In denying Stanton’s claim, the appeals court said the veteran failed to establish service connection to herbicide exposure, noting that he did not serve in Vietnam.
Vietnam is the only place covered by current law that compensates veterans for dioxin and radiation exposure based on the “boots on the ground” principle.
The most recent ruling was discordant with four previous decisions, in which veterans’ benefits were awarded based on the 1991 Dow Chemical report that confirmed dioxin contamination at AAFB. The report stated that up to 1,900 ppm has been measured in some areas on base.
“Evidence reviewed showed Agent Orange on Guam was confirmed. During the Vietnam War era, Guam was used as storage facility for Agent Orange,” the Department of Veterans Affairs stated in a March 27, 2007 decision on the case filed by Robert Burgett.
The first case that acknowledged the use of Agent Orange on Guam was decided by veterans law judge Robert Sullivan in 2005.
On May 5, the U.S. House Veterans Affairs Committee conducted a hearing on H.R. 2254, “The Agent Orange Equity Act of 2009,” which would expand the eligibility for presumptive conditions to all combat veterans of the Vietnam War regardless of where they served.
The bill’s author, Rep. Bob Filner, D-CA, acknowledges that the current law “ignores veterans who served in the blue waters and the blue skies” outside of Vietnam.
Filner issued the statement in November last year following another appeals court’s decision in Texas that rejected a veteran’s claim for benefits.
At last week’s committee hearing, retired Master Sgt. Leroy Glenn Foster submitted a written testimony recounting his tasks while stationed on AAFB at the same time Stanton was on Guam.
“I prepared, mixed and sprayed Agent Orange herbicides on Andersen AFB and off-base Air Force fuels facilities at Potts Tank Farm, Tumon Tank Farm, NAS Air Force Booster Pump Station, Naval Fuel Supply Depot Air Force underground fuel storage tanks and the Cross Island pipeline,” Foster said.
“It is without question an atrocity to let this happen to us and not say anything to us to warn us of what could happen after this exposure to Agent Orange,” he added.
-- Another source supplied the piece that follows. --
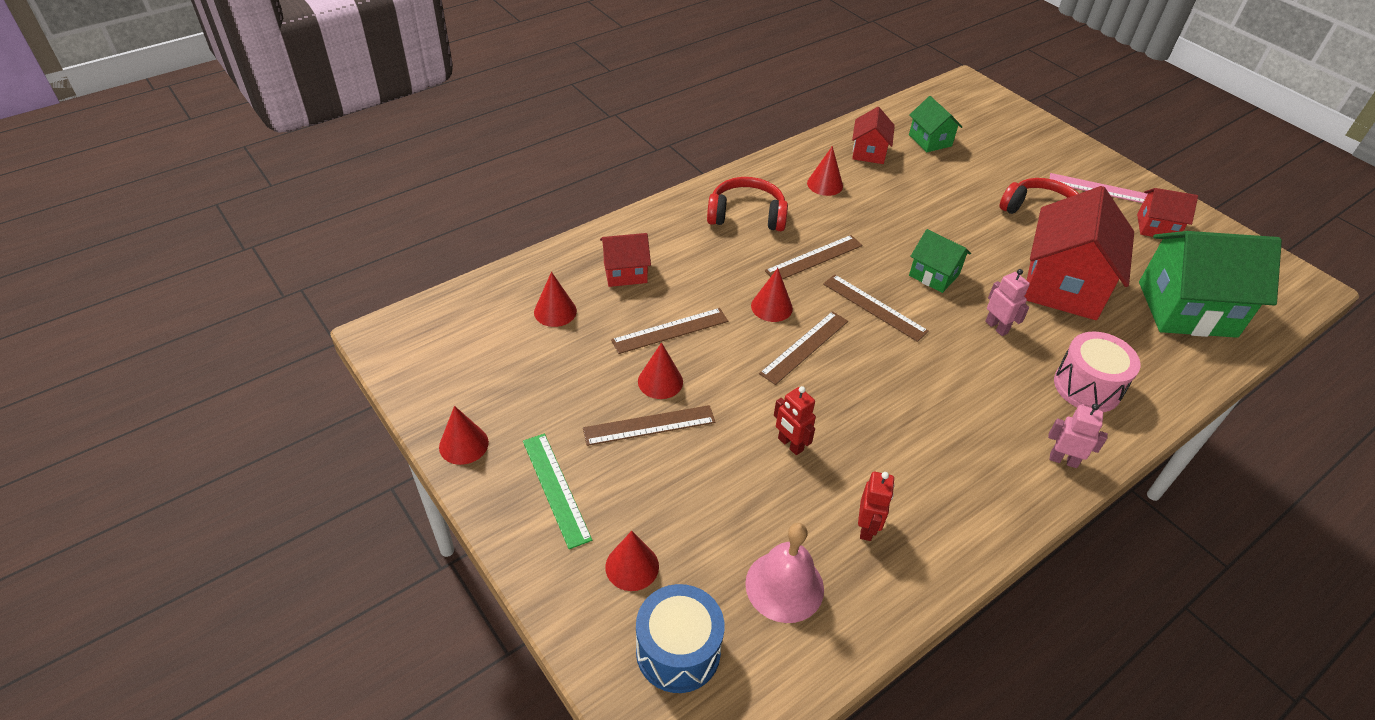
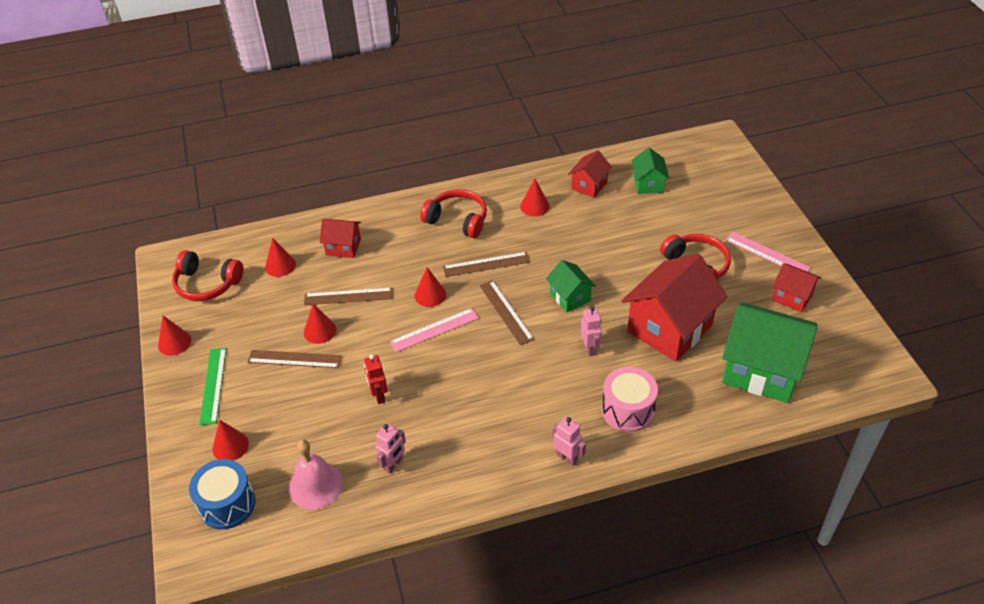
camera: 25 degrees right, 0 degrees up
(466, 356) = (207, 284): none -> red headphones
(805, 347) = (434, 330): brown ruler -> pink ruler
(867, 528) = (393, 464): red robot -> pink robot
Katrina J. Eagle, a San Diego-based attorney who provides legal representation to American veterans, expressed confidence Congress will act on H.R. 2254 in favor of Agent Orange victims.
“I know it is discouraging to see the Veterans Affairs current tactics, but these claims are valid and have merit, so please do not give up,” Eagle stated in a mass email to veterans. “I believe – eventually – Congress will take the reins on this issue and force the VA to adjudicate these claims more fairly. Or even better, force the VA to accept what many credible veterans have been saying for years – that is, that Agent Orange was used in many, many other places than just in Vietnam.”
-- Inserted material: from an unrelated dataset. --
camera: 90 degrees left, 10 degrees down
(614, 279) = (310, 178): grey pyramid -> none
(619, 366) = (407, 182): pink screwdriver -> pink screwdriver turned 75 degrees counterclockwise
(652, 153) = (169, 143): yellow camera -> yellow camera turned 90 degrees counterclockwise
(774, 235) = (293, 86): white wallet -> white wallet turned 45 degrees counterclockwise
Several blog sites devoted to veterans are filled with long threads of posts from dozens of retired airmen stationed on Guam, describing their duties and corroborating claims that they sprayed Agent Orange on Guam.
“Not only did the Air Force spray the old runways with Agent Orange. The planes were loaded at Andersen AFB, it spills on tarmac, washes down the drain to the aquifer and we all drank it,” wrote David Starr.